Subtracting two-digit numbers without renaming

The examples below use images of BeaNZ and canisters used to physically model the numbers. You may prefer to use ice block sticks in bundles of 10, or Place Value People. We recommend that you focus on just one of these within any given lesson. 

1. Pose subtraction problems, initially, with two-digit numbers that do not require renaming (i.e. the digits in each column of the starting number are larger than, or equal to, the digits in the number being subtracted). Set up a physical model, model the calculation using the materials, and record the calculation vertically.
   You have 66 beans and I take away 35 of your beans.
   How many beans do you have now?
   I am going to write the equation vertically. I am making sure to line up the tens and ones columns. This helps me to see how many tens and ones I am subtracting
               
    
2. Let students solve the problem with materials. Encourage them to verbalise their thinking with a partner, as they work, and provide time for them to share their ideas with the wider classroom. You might model this by “thinking aloud”.
    
3. Ask questions focused on the structure of the multiples of ten to support your students.
   What do you notice about 66? How many tens are in 66? How many extra ones are there?
   How many tens make 35? How many extra ones are there?
   If you subtract 3 tens from 6 tens, how many tens do you have?
   If you subtract 5 ones from 6 ones how many ones do you have?
   What is the number for 3 tens and 1 one? 
    
4. Emphasise the connection between tens and ones, as different units, that can be partitioned separately in the process of subtracting a whole two-digit number.
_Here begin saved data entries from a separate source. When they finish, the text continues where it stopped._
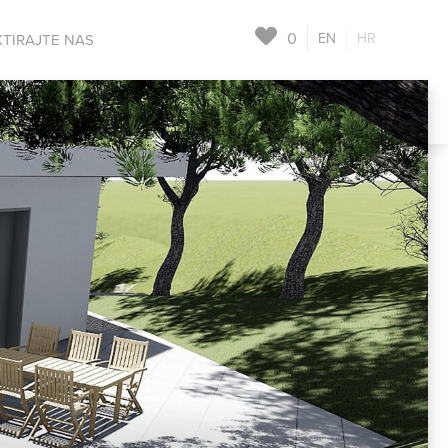
0
EN
HR
TIRAJTE NAS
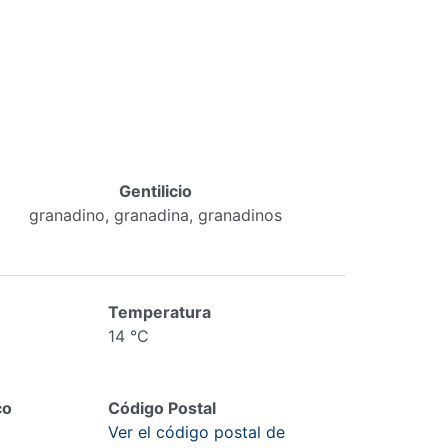
Gentilicio
granadino, granadina, granadinos
Temperatura
14 °C
co
Código Postal
Ver el código postal de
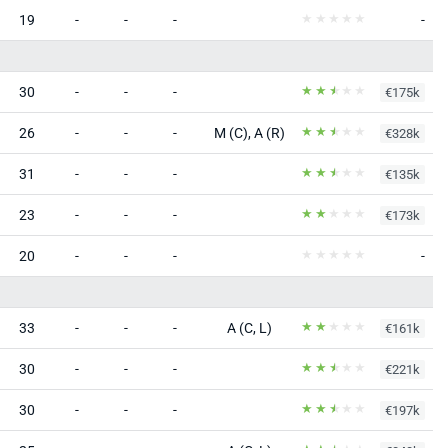
19
-
-
-
-
30
-
-
-
€175k
26
-
-
-
M (C), A (R)
€328k
31
-
-
-
€135k
23
-
-
-
€173k
20
-
-
-
-
33
-
-
-
A (C, L)
€161k
30
-
-
-
€221k
30
-
-
-
€197k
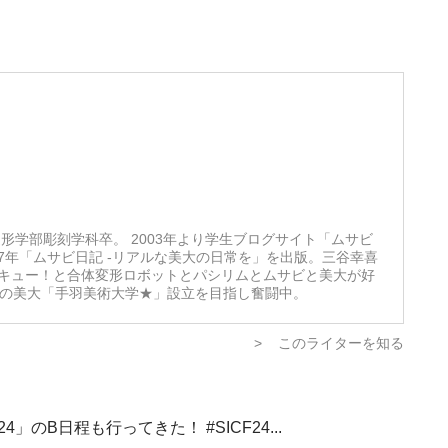
形学部彫刻学科卒。 2003年より学生ブログサイト「ムサビ
07年「ムサビ日記 -リアルな美大の日常を」を出版。三谷幸喜
キュー！と合体変形ロボットとパシリムとムサビと美大が好
想の美大「手羽美術大学★」設立を目指し奮闘中。
>
このライターを知る
」のB日程も行ってきた！ #SICF24...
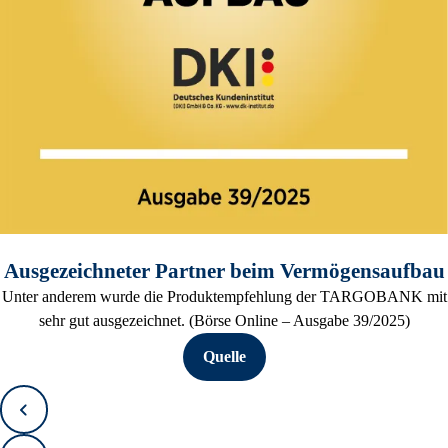
Ausgezeichneter Partner beim Vermögensaufbau
Unter anderem wurde die Produktempfehlung der TARGOBANK mit
sehr gut ausgezeichnet. (Börse Online – Ausgabe 39/2025)
Quelle
Zurück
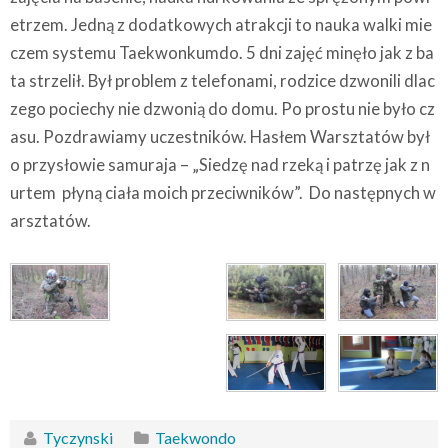
etrzem. Jedną z dodatkowych atrakcji to nauka walki mie
czem systemu Taekwonkumdo. 5 dni zajęć minęło jak z ba
ta strzelił. Był problem z telefonami, rodzice dzwonili dlac
zego pociechy nie dzwonią do domu. Po prostu nie było cz
asu. Pozdrawiamy uczestników. Hasłem Warsztatów był
o przysłowie samuraja – „Siedzę nad rzeką i patrzę jak z n
urtem płyną ciała moich przeciwników”. Do następnych w
arsztatów.
Tyczynski
Taekwondo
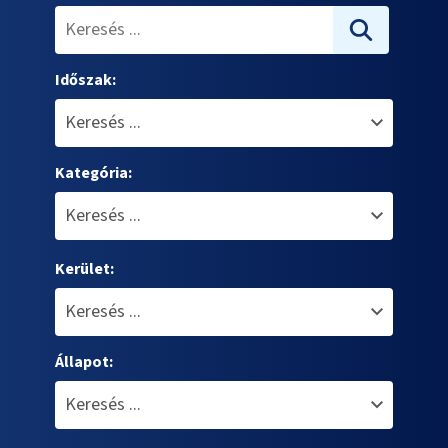
Időszak:
Kategória:
Kerület:
Állapot:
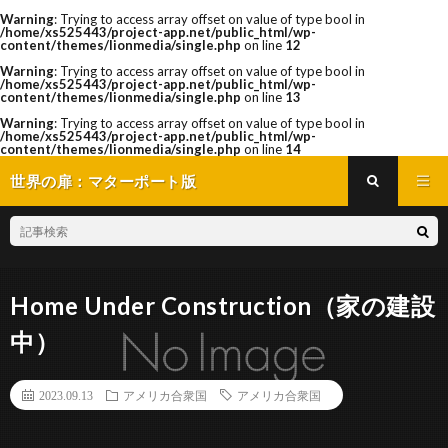
Warning
: Trying to access array offset on value of type bool in
/home/xs525443/project-app.net/public_html/wp-
content/themes/lionmedia/single.php
on line
12
Warning
: Trying to access array offset on value of type bool in
/home/xs525443/project-app.net/public_html/wp-
content/themes/lionmedia/single.php
on line
13
Warning
: Trying to access array offset on value of type bool in
/home/xs525443/project-app.net/public_html/wp-
content/themes/lionmedia/single.php
on line
14
世界の扉：マターポート版
Home Under Construction（家の建設
中）
2023.09.13
アメリカ合衆国
アメリカ合衆国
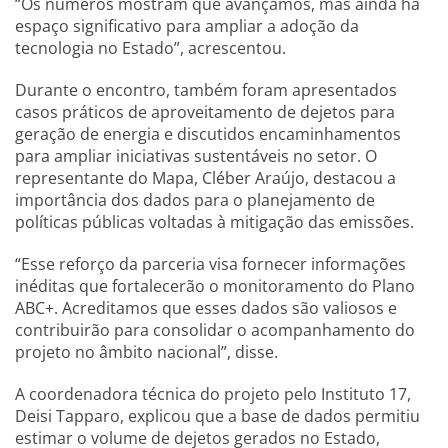
“Os números mostram que avançamos, mas ainda há
espaço significativo para ampliar a adoção da
tecnologia no Estado”, acrescentou.
Durante o encontro, também foram apresentados
casos práticos de aproveitamento de dejetos para
geração de energia e discutidos encaminhamentos
para ampliar iniciativas sustentáveis no setor. O
representante do Mapa, Cléber Araújo, destacou a
importância dos dados para o planejamento de
políticas públicas voltadas à mitigação das emissões.
“Esse reforço da parceria visa fornecer informações
inéditas que fortalecerão o monitoramento do Plano
ABC+. Acreditamos que esses dados são valiosos e
contribuirão para consolidar o acompanhamento do
projeto no âmbito nacional”, disse.
A coordenadora técnica do projeto pelo Instituto 17,
Deisi Tapparo, explicou que a base de dados permitiu
estimar o volume de dejetos gerados no Estado,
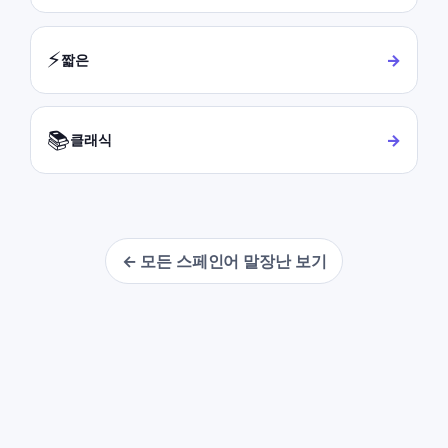
⚡
→
짧은
📚
→
클래식
← 모든 스페인어 말장난 보기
For example,
   66 and 35 are made up of tens and ones. I can make the numbers with materials (refer to the place value board) and see the different tens and ones in each number. I can subtract all of the tens to make 30 (demonstrate this using materials) and I can subtract all of the ones to make 1 (demonstrate this using materials). Now I have subtracted all of the tens and ones, I can see the total answer to 66 - 35. It is 30 + 1, 31.
    
5. Pose further subtraction problems to encourage the development of fluency in subtracting two-digit numbers without renaming.  As students progress, refine their use of the written algorithm so the use of partial addends is not required.
   
   

Next steps

1. Pose further subtraction problems with two-digit numbers, that do not involve the renaming of ten ones as a ten, and are set in real-world contexts. Choose realistic contexts appropriate to your students, and encourage students to relate the problem back to the equipment if necessary. For example, “the movie is 96 minutes long. If you have been watching for 53 minutes, how long is left to watch?”
    
2. Increase the level of abstraction by covering the materials, asking anticipatory questions, and increasing students’ use of the vertical written algorithm, whilst decreasing their use of materials. 
    
3. Extend the problems to include subtraction with three-digit numbers where renaming is not needed. Use more structured materials like place value blocks to work with three-digit numbers. A suggested sequence for extending the difficulty of the additions and subtractions is:

• Subtracting two-digit numbers without renaming (e.g. 90 - 40)
• Subtracting three-digit multiples of ten without renaming (e.g. 180 - 90)
• Adding three-digit numbers without renaming (e.g. 234 + 504).